▶ [GOAL OF THE EXERCISE]: Scan the records below for the line with "(544, 392) none" and the line with "[320,155,349,173] 12 -> [185,64,213,76] 600". Repeat those two lines and every line between them exactly, and nothing else.
+++
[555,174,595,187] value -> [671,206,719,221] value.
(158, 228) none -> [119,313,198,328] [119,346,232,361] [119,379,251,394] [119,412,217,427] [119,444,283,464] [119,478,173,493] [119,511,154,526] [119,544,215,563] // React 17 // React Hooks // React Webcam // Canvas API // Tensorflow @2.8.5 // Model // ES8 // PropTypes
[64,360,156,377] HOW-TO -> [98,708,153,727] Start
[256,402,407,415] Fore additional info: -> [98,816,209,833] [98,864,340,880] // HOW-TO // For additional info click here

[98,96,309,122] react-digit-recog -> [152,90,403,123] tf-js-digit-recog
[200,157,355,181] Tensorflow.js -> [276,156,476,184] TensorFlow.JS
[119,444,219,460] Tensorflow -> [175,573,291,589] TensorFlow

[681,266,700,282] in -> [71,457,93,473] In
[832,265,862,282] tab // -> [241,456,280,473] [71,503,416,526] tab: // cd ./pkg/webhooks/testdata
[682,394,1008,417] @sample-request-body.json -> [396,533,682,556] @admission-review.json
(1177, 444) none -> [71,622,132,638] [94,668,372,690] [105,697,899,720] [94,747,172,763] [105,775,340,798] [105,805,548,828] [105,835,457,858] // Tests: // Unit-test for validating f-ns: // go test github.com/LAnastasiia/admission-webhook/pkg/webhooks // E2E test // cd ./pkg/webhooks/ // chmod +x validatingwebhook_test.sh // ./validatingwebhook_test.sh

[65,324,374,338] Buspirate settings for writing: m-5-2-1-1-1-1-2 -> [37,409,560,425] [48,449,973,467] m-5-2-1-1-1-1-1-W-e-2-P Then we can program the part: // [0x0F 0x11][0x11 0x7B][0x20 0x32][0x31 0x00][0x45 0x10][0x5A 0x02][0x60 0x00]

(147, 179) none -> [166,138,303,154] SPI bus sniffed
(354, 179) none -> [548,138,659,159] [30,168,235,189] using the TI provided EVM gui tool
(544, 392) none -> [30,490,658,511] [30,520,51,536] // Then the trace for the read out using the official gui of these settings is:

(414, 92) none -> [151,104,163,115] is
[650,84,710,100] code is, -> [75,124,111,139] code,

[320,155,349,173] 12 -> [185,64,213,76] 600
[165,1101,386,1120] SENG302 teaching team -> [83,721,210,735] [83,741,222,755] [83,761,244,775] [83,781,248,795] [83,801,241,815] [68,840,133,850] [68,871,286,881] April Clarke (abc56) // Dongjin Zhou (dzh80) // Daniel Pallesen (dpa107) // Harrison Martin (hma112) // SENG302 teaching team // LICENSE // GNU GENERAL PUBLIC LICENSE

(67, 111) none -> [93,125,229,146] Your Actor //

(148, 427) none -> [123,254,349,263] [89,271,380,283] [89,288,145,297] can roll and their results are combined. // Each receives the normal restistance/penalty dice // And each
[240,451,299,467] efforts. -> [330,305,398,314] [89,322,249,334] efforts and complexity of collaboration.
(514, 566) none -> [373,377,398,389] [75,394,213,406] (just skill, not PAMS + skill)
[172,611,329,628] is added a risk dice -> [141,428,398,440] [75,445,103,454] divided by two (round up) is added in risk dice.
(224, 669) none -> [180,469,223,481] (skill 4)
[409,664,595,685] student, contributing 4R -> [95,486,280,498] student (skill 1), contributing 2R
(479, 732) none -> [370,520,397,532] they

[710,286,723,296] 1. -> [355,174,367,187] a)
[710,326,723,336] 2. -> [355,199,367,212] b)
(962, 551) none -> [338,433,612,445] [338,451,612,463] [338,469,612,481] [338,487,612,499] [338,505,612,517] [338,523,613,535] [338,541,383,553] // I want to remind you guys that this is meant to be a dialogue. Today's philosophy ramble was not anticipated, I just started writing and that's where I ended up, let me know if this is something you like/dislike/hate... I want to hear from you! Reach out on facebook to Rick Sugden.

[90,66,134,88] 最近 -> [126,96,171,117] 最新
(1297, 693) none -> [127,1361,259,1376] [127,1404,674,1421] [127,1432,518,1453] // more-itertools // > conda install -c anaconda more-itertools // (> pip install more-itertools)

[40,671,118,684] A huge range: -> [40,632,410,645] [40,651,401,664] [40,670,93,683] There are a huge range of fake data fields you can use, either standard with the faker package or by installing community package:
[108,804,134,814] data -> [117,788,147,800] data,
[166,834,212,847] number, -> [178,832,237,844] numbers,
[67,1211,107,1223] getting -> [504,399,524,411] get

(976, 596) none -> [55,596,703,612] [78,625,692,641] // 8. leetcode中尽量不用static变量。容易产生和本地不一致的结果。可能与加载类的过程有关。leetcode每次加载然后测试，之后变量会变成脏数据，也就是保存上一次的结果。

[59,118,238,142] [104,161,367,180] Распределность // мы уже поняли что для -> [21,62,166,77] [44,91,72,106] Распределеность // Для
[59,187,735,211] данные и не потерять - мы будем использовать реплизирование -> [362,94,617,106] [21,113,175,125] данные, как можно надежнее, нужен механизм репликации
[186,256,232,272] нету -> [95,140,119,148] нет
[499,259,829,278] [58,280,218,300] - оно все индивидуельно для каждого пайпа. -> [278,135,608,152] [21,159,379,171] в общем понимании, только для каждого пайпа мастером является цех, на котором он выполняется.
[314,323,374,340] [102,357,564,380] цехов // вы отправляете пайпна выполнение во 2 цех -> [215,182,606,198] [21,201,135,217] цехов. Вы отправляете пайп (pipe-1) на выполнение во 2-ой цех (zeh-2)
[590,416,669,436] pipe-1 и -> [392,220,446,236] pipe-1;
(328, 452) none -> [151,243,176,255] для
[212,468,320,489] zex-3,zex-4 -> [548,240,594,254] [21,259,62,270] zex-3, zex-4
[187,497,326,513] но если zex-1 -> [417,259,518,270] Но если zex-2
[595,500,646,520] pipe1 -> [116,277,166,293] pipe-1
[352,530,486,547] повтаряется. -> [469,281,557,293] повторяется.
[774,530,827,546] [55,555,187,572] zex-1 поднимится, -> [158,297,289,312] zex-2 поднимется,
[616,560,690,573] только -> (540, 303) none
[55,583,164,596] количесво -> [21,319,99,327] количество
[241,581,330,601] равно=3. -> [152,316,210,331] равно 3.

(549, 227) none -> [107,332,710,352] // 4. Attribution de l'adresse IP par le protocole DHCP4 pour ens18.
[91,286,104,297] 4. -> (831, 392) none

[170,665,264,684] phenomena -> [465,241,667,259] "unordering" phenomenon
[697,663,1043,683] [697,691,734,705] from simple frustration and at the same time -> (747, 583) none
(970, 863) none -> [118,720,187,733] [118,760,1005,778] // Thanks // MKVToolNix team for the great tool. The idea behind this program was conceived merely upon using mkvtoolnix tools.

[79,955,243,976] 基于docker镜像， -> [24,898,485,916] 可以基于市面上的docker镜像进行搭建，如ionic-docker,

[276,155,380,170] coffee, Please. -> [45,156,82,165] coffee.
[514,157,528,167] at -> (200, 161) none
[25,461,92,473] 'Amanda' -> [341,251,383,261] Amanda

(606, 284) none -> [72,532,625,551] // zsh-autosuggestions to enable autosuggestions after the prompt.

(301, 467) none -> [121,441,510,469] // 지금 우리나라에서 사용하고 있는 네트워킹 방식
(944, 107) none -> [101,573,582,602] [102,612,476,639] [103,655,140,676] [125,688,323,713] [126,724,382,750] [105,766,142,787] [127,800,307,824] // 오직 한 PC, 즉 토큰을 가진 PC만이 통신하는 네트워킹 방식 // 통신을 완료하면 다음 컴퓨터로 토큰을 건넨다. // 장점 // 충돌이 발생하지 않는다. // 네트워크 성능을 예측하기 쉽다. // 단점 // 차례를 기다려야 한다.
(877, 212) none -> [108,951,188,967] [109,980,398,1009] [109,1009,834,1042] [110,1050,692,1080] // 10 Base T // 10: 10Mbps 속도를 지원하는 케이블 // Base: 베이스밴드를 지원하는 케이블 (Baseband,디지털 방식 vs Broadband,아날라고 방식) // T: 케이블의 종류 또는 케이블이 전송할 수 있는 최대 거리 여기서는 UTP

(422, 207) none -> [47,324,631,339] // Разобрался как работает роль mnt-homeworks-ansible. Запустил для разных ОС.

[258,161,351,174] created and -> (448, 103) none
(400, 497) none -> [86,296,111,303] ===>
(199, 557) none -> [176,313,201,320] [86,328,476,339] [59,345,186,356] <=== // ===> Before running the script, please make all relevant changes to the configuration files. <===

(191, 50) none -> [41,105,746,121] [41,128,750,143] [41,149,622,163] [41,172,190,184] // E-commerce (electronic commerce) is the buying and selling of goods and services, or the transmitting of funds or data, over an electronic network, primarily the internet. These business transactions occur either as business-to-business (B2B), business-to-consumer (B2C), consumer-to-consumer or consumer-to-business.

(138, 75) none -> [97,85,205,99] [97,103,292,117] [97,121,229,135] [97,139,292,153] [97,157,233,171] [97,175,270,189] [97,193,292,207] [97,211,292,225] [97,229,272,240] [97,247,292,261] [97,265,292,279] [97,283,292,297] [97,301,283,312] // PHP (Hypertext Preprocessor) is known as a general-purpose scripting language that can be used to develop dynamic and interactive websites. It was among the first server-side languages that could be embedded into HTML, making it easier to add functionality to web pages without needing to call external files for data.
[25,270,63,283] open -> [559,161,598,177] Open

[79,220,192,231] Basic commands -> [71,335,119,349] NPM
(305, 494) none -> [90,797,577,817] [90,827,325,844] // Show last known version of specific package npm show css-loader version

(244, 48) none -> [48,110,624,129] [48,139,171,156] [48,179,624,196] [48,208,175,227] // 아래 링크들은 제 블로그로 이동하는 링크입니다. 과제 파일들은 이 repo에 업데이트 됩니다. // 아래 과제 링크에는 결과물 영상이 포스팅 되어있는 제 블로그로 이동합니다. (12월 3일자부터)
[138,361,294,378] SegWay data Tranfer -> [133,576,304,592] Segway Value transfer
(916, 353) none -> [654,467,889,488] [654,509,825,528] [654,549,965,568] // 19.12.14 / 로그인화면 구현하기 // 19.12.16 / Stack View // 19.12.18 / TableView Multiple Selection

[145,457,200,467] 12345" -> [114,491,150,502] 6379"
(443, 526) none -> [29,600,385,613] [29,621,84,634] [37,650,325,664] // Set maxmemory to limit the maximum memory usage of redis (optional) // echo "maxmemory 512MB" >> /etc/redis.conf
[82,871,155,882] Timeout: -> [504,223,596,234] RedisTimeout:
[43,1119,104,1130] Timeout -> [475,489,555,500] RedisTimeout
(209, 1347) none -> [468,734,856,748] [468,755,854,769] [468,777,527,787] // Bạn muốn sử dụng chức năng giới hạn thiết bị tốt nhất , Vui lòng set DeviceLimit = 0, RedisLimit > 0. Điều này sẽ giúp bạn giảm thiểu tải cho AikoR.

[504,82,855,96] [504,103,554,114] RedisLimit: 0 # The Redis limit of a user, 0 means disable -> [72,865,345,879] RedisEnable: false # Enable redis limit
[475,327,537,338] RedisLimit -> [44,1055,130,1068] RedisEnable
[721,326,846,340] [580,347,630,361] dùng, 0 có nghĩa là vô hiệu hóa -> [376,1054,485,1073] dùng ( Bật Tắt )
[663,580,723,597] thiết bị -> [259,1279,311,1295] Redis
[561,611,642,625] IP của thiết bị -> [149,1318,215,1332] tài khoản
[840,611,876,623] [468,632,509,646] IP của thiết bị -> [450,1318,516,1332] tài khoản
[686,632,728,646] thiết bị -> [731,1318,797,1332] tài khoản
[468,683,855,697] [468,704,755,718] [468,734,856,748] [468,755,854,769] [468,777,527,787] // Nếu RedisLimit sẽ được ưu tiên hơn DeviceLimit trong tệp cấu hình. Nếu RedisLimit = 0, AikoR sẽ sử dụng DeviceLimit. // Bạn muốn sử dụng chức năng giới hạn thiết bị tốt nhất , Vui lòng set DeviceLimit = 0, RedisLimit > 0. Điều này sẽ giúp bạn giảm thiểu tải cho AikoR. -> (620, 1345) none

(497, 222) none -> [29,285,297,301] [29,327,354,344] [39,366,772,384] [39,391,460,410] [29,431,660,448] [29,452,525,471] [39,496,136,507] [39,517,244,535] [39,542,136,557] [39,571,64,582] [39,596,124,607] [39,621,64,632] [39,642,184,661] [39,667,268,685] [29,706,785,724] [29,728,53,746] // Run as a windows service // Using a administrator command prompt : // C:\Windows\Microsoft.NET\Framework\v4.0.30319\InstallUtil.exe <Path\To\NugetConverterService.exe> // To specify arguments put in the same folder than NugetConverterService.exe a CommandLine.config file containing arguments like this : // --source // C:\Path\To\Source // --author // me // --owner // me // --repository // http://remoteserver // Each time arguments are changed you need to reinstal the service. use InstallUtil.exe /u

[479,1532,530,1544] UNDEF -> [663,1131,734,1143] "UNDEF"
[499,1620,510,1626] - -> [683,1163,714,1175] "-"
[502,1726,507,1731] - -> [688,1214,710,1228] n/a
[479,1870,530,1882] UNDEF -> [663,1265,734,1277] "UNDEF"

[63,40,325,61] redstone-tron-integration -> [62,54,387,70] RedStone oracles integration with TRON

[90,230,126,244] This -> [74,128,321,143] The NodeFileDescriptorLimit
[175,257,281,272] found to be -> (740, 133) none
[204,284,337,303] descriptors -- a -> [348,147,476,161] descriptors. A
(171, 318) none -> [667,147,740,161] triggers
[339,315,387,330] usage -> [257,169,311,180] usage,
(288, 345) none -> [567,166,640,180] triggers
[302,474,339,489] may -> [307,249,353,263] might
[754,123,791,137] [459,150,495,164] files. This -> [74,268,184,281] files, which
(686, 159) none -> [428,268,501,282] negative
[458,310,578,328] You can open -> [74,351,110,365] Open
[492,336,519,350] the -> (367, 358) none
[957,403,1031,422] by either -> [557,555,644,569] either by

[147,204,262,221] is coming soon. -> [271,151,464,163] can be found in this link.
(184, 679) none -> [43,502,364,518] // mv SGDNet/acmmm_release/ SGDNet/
+++
▶ [ANSWER FOR THE TASK]:
(544, 392) none -> [30,490,658,511] [30,520,51,536] // Then the trace for the read out using the official gui of these settings is:

(414, 92) none -> [151,104,163,115] is
[650,84,710,100] code is, -> [75,124,111,139] code,

[320,155,349,173] 12 -> [185,64,213,76] 600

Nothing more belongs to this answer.